*** Opening of Working data ***

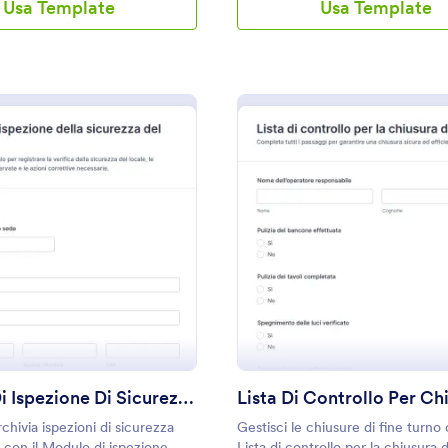
Usa Template
Usa Template
: Modulo Di Ispezione Di Sicurezza Del Ristora
: L
Anteprima
Anteprima
Modulo Di Ispezione Di Sicurezza Del Ristorante
chivia ispezioni di sicurezza
Gestisci le chiusure di fine turno 
i con il Modulo di ispezione
Lista di controllo per la chiusura 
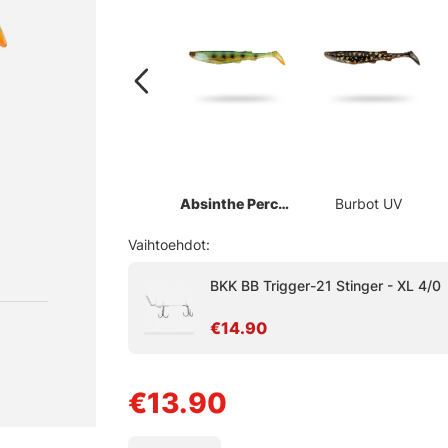
Absinthe Perch
Burbot UV
UV
Vaihtoehdot:
BKK BB Trigger-21 Stinger - XL 4/0
€14.90
€13.90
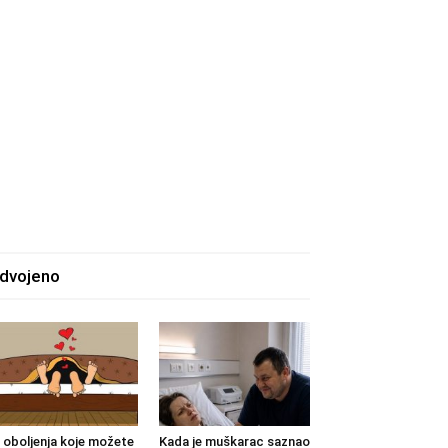
zdvojeno
 oboljenja koje možete
Kada je muškarac saznao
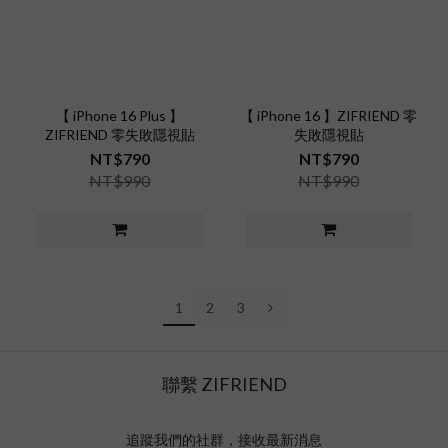
【 iPhone 16 Plus 】
【 iPhone 16 】ZIFRIEND 零
ZIFRIEND 零失敗隱視貼
失敗隱視貼
NT$790
NT$790
NT$990
NT$990
1
2
3
聯繫 ZIFRIEND
追蹤我們的社群，接收最新消息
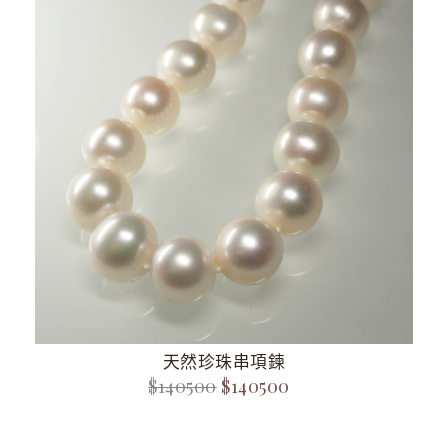
天然珍珠串項鍊
$140500
$140500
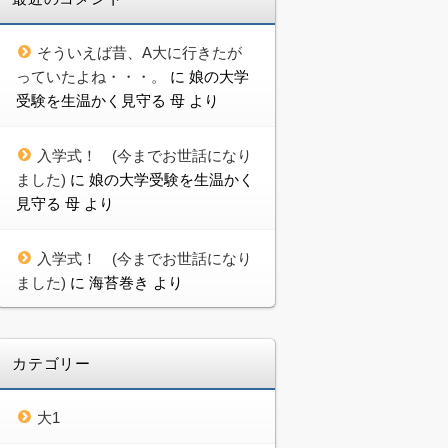
そういえば昔、A大に行きたが
っていたよね・・・。
に
娘の大学
受験を生温かく見守る 母
より
入学式！ (今までお世話になり
ました)
に
娘の大学受験を生温かく
見守る 母
より
入学式！ (今までお世話になり
ました)
に
海苔巻き
より
カテゴリー
大1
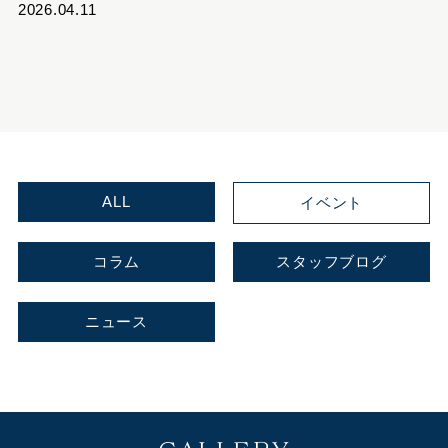
2026.04.11
ALL
イベント
コラム
スタッフブログ
ニュース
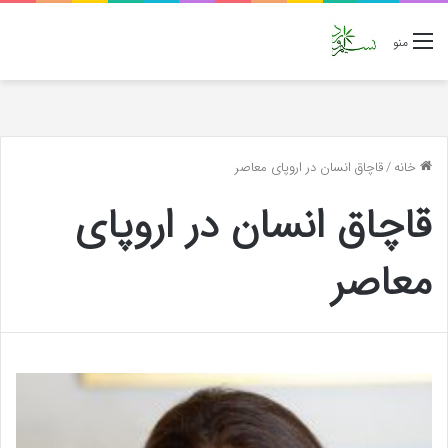
منو
خانه
/
قاچاق انسان در اروپای معاصر
قاچاق انسان در اروپای
معاصر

*** Close of Working data ***

## Job item:
In how many lines of the listing does the word "ZIFRIEND" appear? Give the number by itself.

## Task solution:
3